İktidarın otoriter, baskıcı politikasının Kürt kentlerinde yerel yönetimlerde uygulanması amacıyla başlatılan kayyım uygulaması, sürdürülüyor. Bu politikanın bütünlüklü yürütülmesi amacıyla kayyımların vali ve kaymakamlardan seçilmesiyle denetim mekanizmalarını ortadan kaldıran, halkın yönetimle bağını koparan, onu yönetimden tasfiye eden bir sonuç doğururken bunun en yaygın yaşandığı yerlerden biri Colemêrg. 2015'ten beri sürdürülen uygulama, yolsuzluk, torpil, ekolojik yıkım, hizmet üretememe, katılımcı yerel yönetimin tasfiyesi, kadın çalışmalarının sonlandırılması, asimilasyon politikaları, bütçenin bir kısmın emniyet ve jandarma birimlerine harcanması gibi sorunlarla gündeme gelirken kent şimdi bu politikalara karşı yeni bir inşa sürecinin başlatılmasının arifesinde. Kürt Halk Önderi Abdullah Öcalan'ın Barış ve Demokratik Toplum Çağrısı'nın ardından hazırladığı manifestoda, örgütlenme, komün, meclis, yerel demokrasi vurgusu kapsamında, kentte, meclisleri ve mahalle komünlerinin kurulması hedefleniyor. 10 yıl boyunca kayyumlar eliyle tahrip edilen kentin meclis ve komünler aracılığıyla, halkın yönetime doğrudan katılımıyla yeniden inşa edilmesi amaçlanıyor.
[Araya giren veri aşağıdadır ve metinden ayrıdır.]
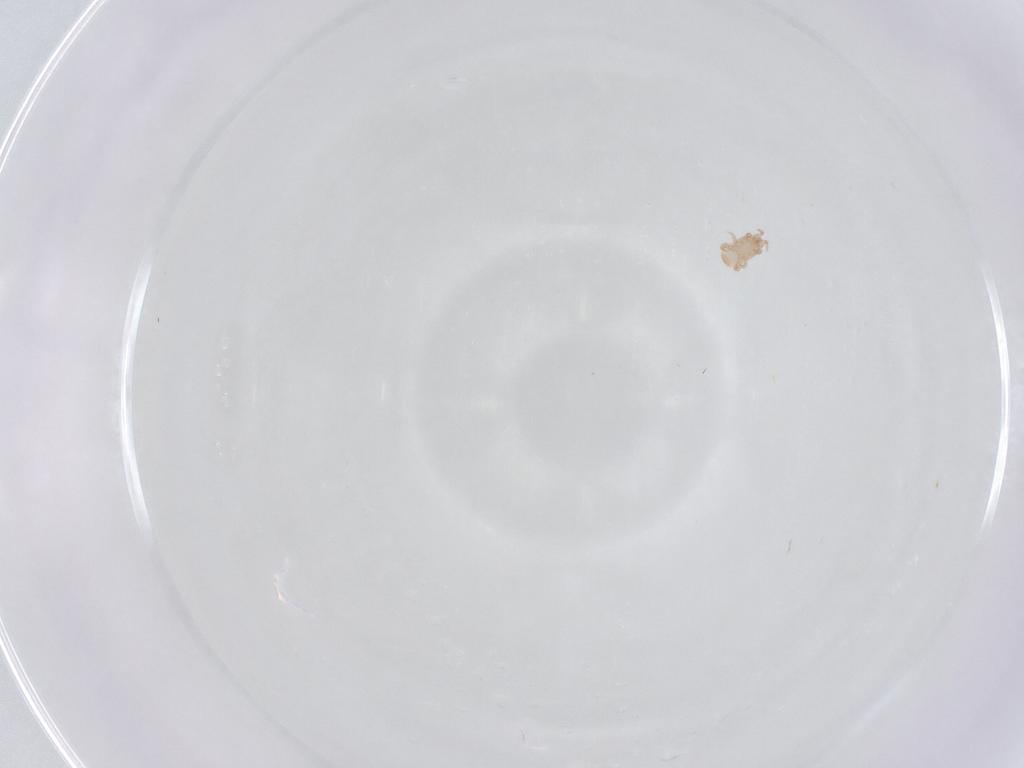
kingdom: Animalia
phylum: Arthropoda
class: Arachnida
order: Mesostigmata
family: Digamasellidae
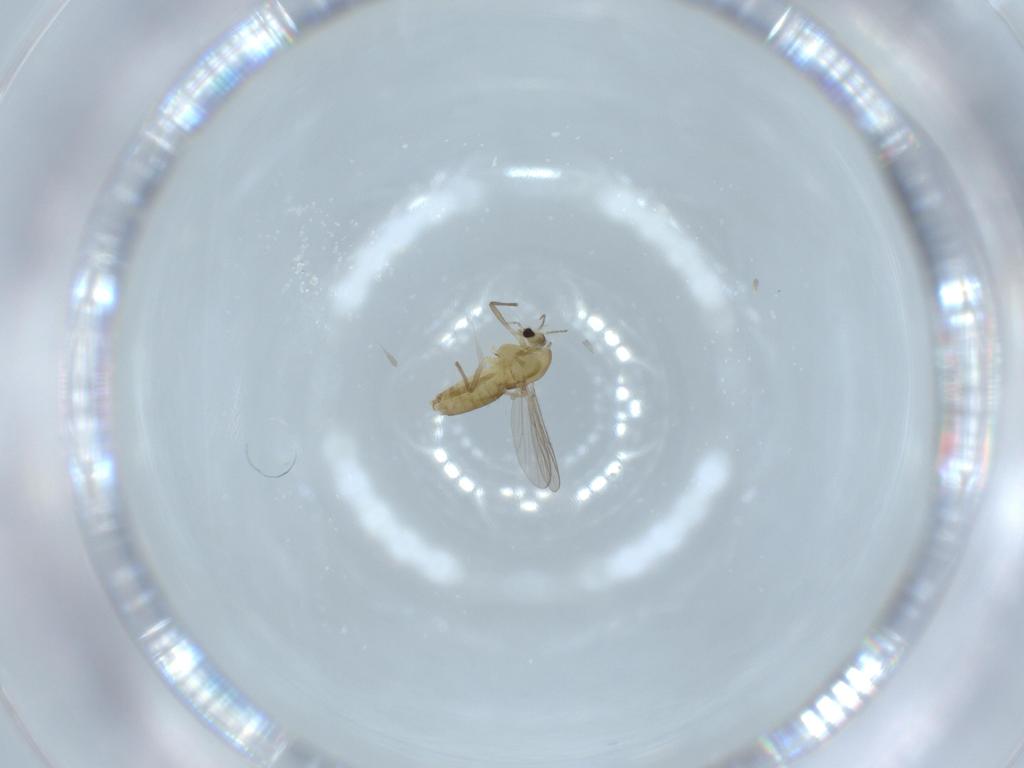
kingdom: Animalia
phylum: Arthropoda
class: Insecta
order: Diptera
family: Chironomidae
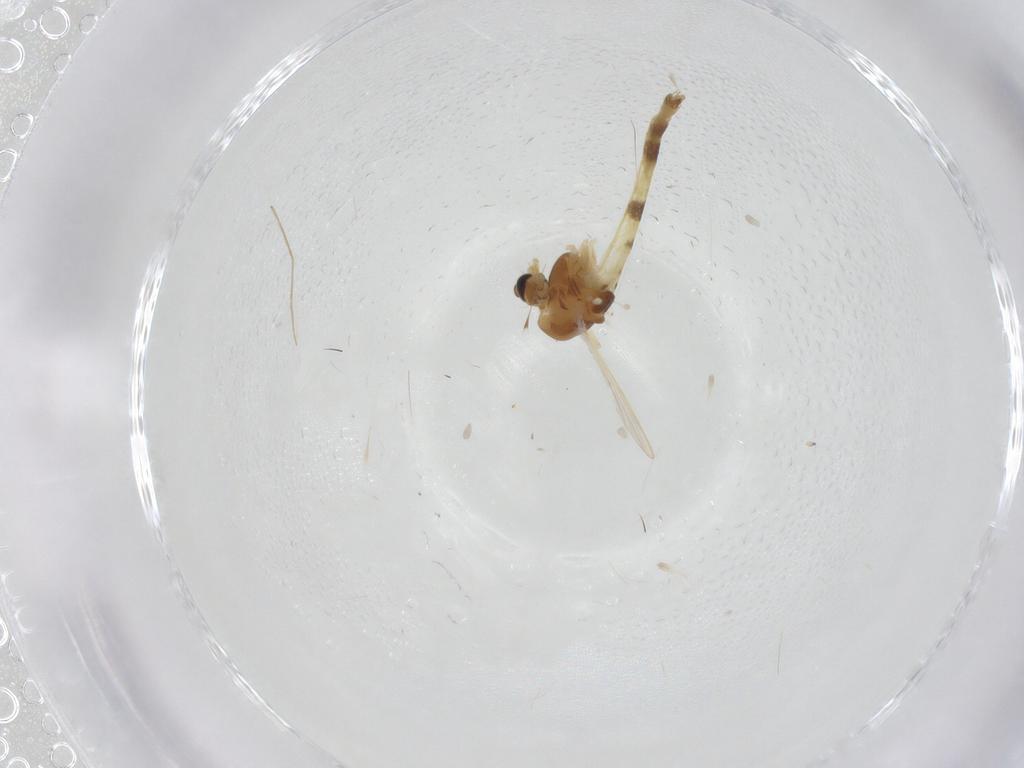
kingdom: Animalia
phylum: Arthropoda
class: Insecta
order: Diptera
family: Chironomidae
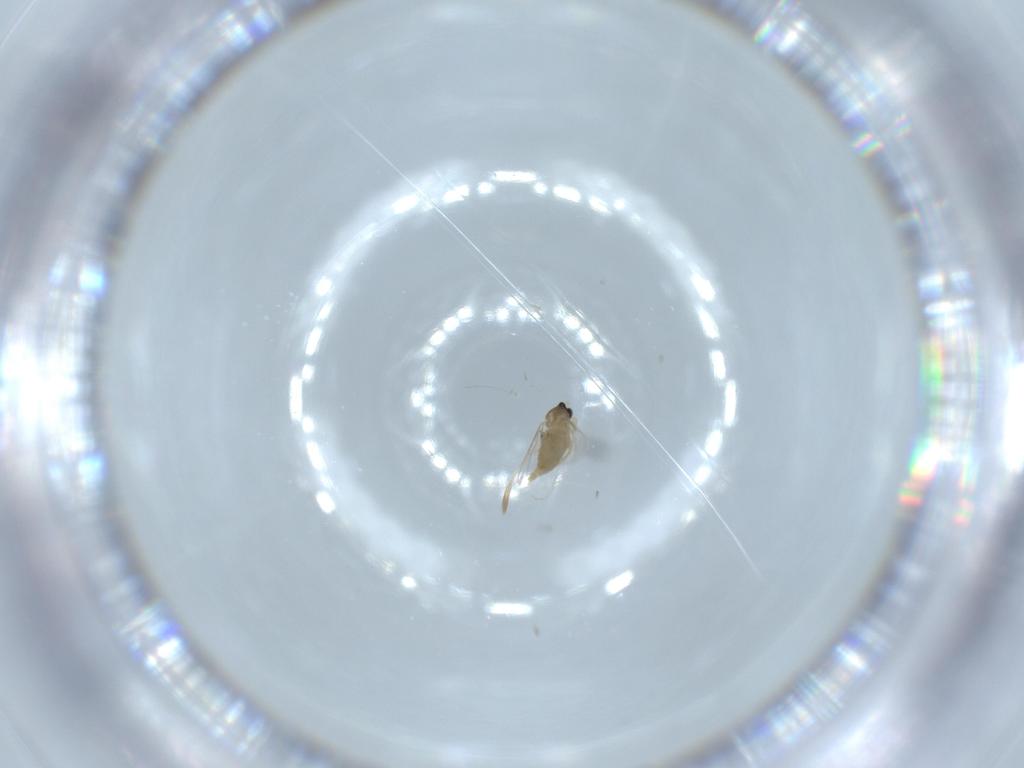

'İLK UĞRAŞTIKLARI ŞEY KÜLTÜR KURUMLARI OLDU'
Halkların Eşitlik ve Demokrasi Partisi (DEM Parti) Colemêrg Eşbaşkanı Behçet Kanat, kentin seçilmiş belediye eşbaşkanlarının görevden alınarak 10 yıldır kayyımlarla yönetildiğini hatırlatarak, "Kayyumlar geldiğinden beridir kentin sorunlarıyla ne kadar ilgilendi? Bu, aslında kente bakınca gözle görülür bir durumdur. Hakkâri hala bir yol sorunuyla, su sorunuyla karşı karşıya. Kayyumlar geldiği ilk zamanlar ilk uğraştıkları şeyler kültürel alana zarar vermek oldu. Kültürel olarak çok büyük zararlar verdiler. Binevş Kadın Merkezi vardı, kapatıldı, Feqiyê Teyran Kültür ve Sanat Merkezi vardı, kapatıldı. Bizim yerel yönetimlerin görevde olduğu dönemde su ve kanalizasyon sorunları çözülecek projeler geliştirilmişti. Ama maalesef o projeler tamamlanmadan kayyum geldi ve o projeler başkalarına peşkeş çekildi. Kentin bir diğer sorunu da imar. Halk ruhsat alamıyor ve yapılaşma doğru şekilde yapılmıyor. Düzenli bir imar olmayınca bunun esnafa da yansıması oluyor. Kayyumların ilimize doğru temelde vermiş olduğu bir şey yok. Kayyumlara karşı bu beklenti halinde olmakta büyük bir yanılgıdır" diye konuştu.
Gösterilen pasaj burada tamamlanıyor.